Walkthrough With Data

Prerequisites

Let's Get Started

In this example, we will be running Weakly Connected Components with DGA.

First, let's get some sample data. Already have data you want to use? That's great! Make sure it follows this format and it will work with DGA.


    $ wget http://sotera.github.io/distributed-graph-analytics/data/example.csv

If everything checks out! We can now copy our data set to a directory in hdfs. For this example we will create a directory in tmp for the input. You don't need to use this directory all the time.

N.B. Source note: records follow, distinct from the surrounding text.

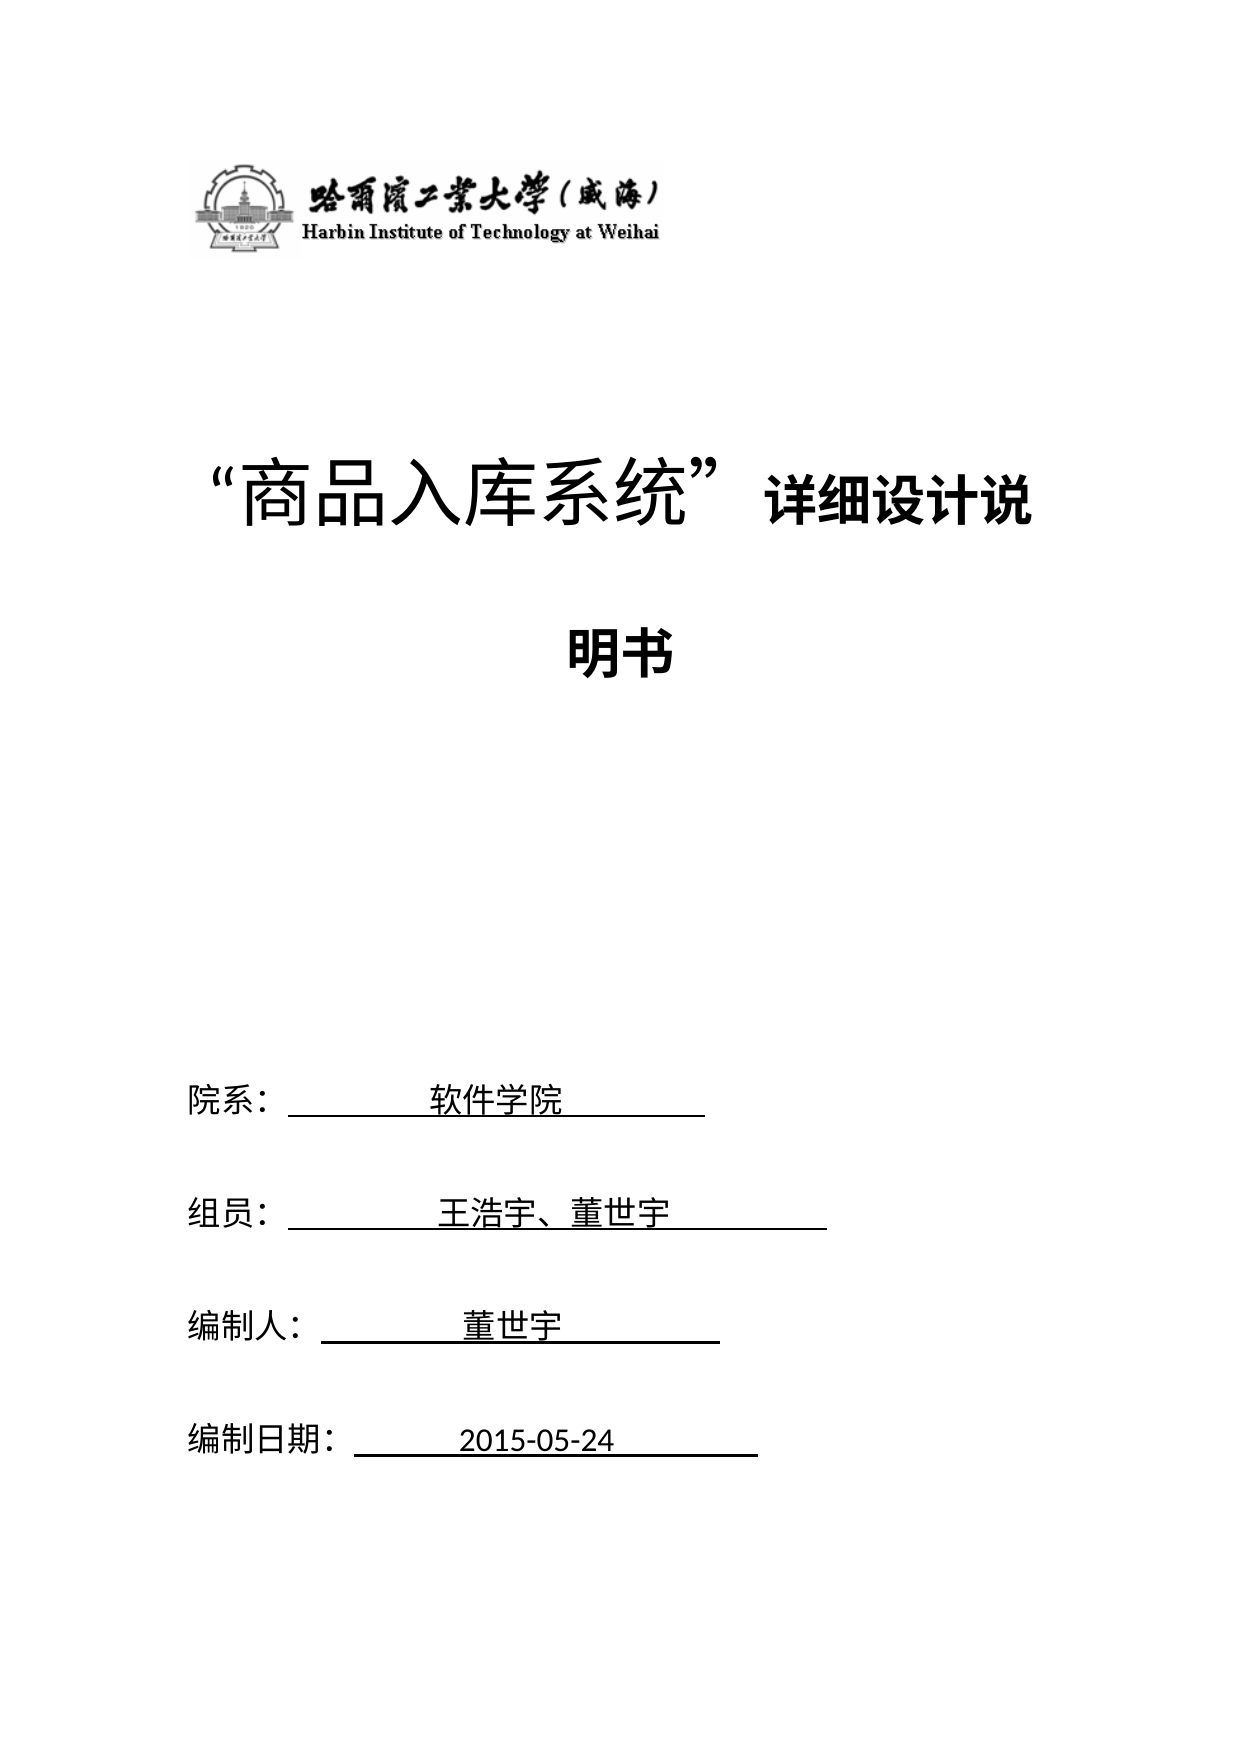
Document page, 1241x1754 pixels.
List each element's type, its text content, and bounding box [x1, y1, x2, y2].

text 编制人： 董世宇 [187, 1292, 1053, 1357]
text 编制日期： 2015-05-24 [187, 1405, 1053, 1470]
text “商品入库系统”详细设计说明书 [187, 422, 1053, 699]
text 组员： 王浩宇、董世宇 [187, 1178, 1053, 1243]
text 院系： 软件学院 [187, 1065, 1053, 1130]
picture [187, 161, 674, 259]
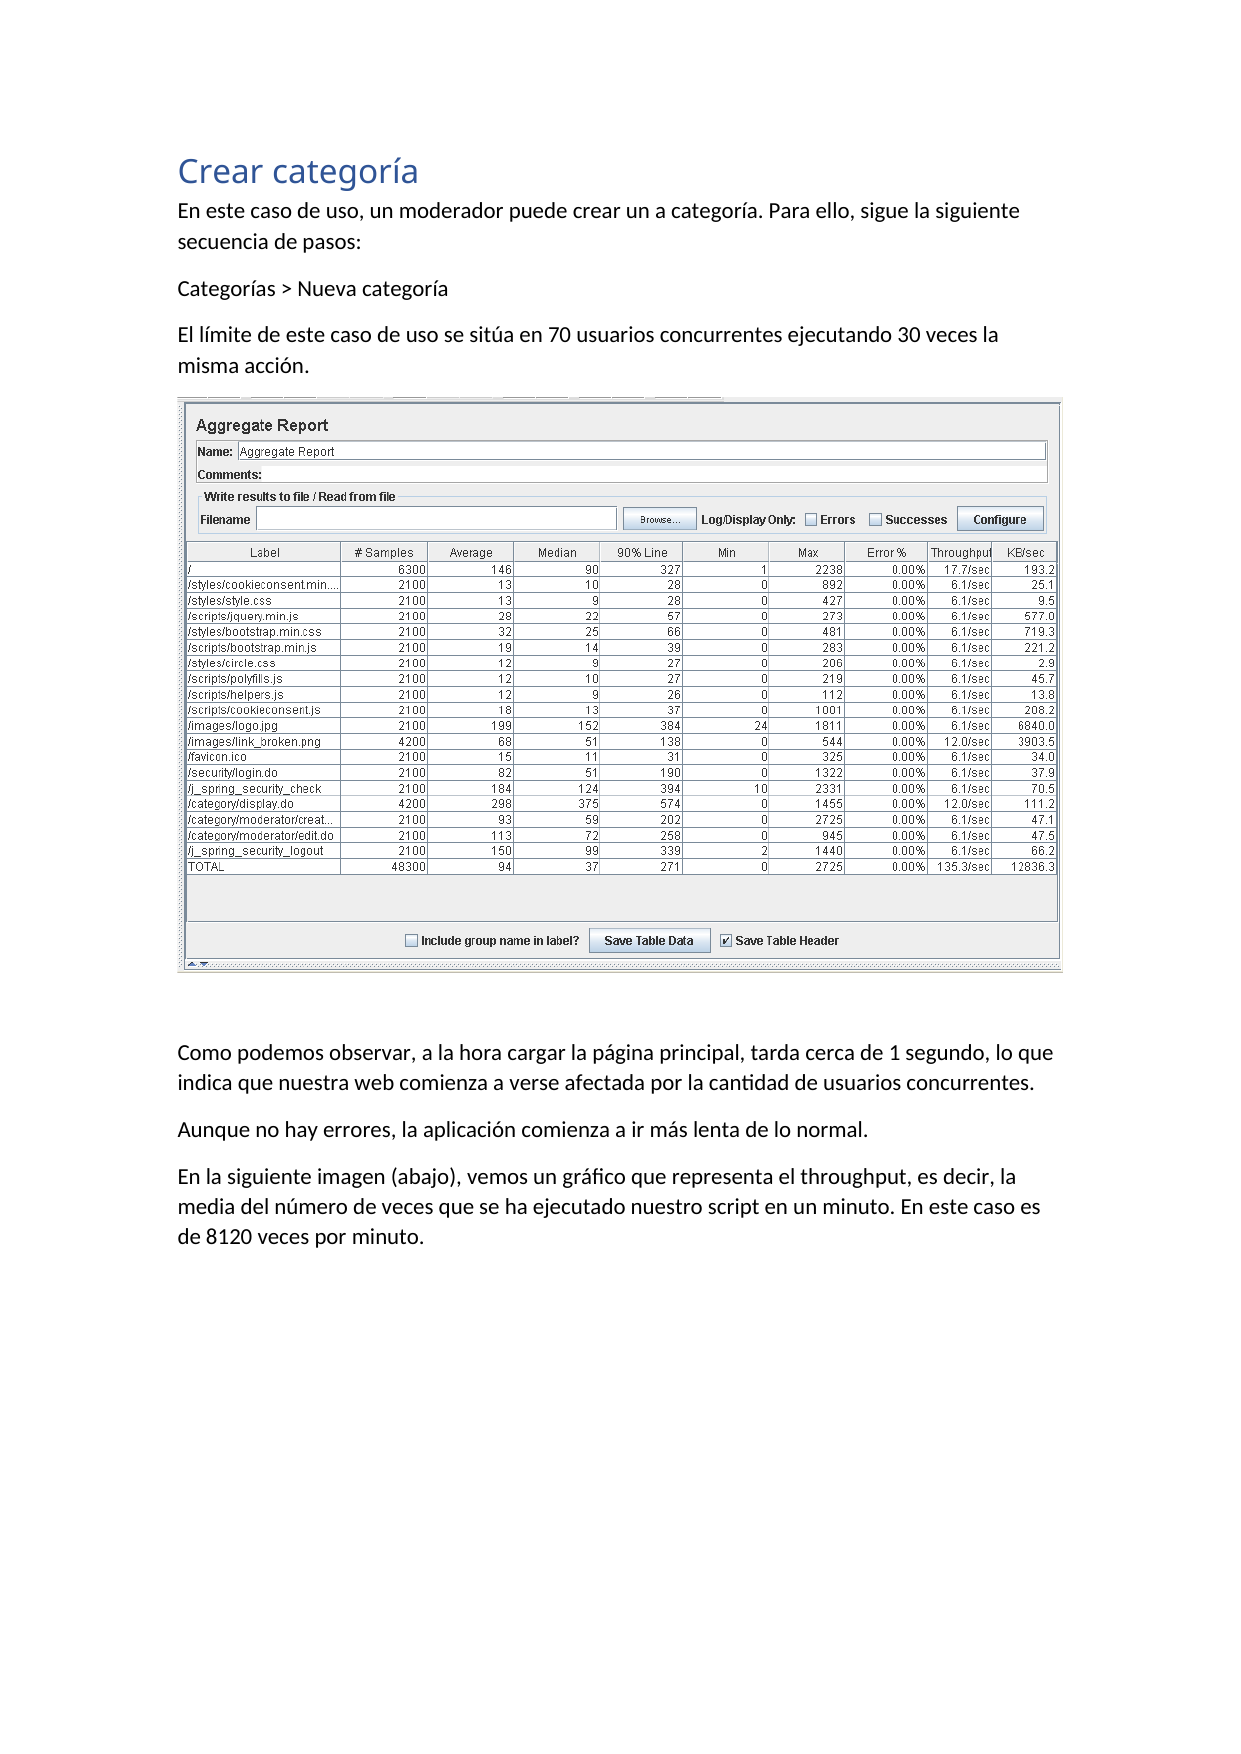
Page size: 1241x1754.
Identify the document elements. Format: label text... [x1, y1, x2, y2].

    $ hadoop fs -mkdir -p /tmp/dga/wcc/input/

No need to create the output directory. That will be done for us when our job is complete.

Now let's copy our data onto hdfs.


    $ hadoop fs -copyFromLocal example.csv /tmp/dga/wcc/input/

Finally, we can now run our analytic! The command below uses the built in DGARunner to run Weakly Connected Components.


    $ cd /opt/dga/
    $ ./bin/dga-giraph wcc /tmp/dga/wcc/input/ /tmp/dga/wcc/output/ -w 1 -ca io.edge.reverse.duplicator=true

The command above, runs the dga-giraph-0.0.1.jar and executes the DGARunner class. It passes in 5 command line arguments.

wcc - Tells the DGARunner which analytic it needs to run. This is required.
/tmp/dga/wcc/input/ - Tells the DGARunner where the input data is located. This is required.
/tmp/dga/wcc/output/ - Tells the DGARunner where to output the data. This is required.
-w 1 - This gets passed to giraph. It tells giraph how many workers to use. This is optional.
-ca io.edge.reverse.duplicator=true - This tells our input format to duplicate the edges so our graph becomes weakly connected. This is optional.

Is it done yet? If so, lets see the results!


    $ cd
    $ mkdir results/
    $ cd results
    $ hadoop fs -copyToLocal /tmp/dga/wcc/output/* .

What are all these parts? Don't worry, let's make them one! Note: You might need to open up a subdirectory to see the parts. Use the cd command to navigate.


    $ cat part-* >> bigfile.txt
    $ vi bigfile.txt

And there you have it! You ran your first analytic with DGA!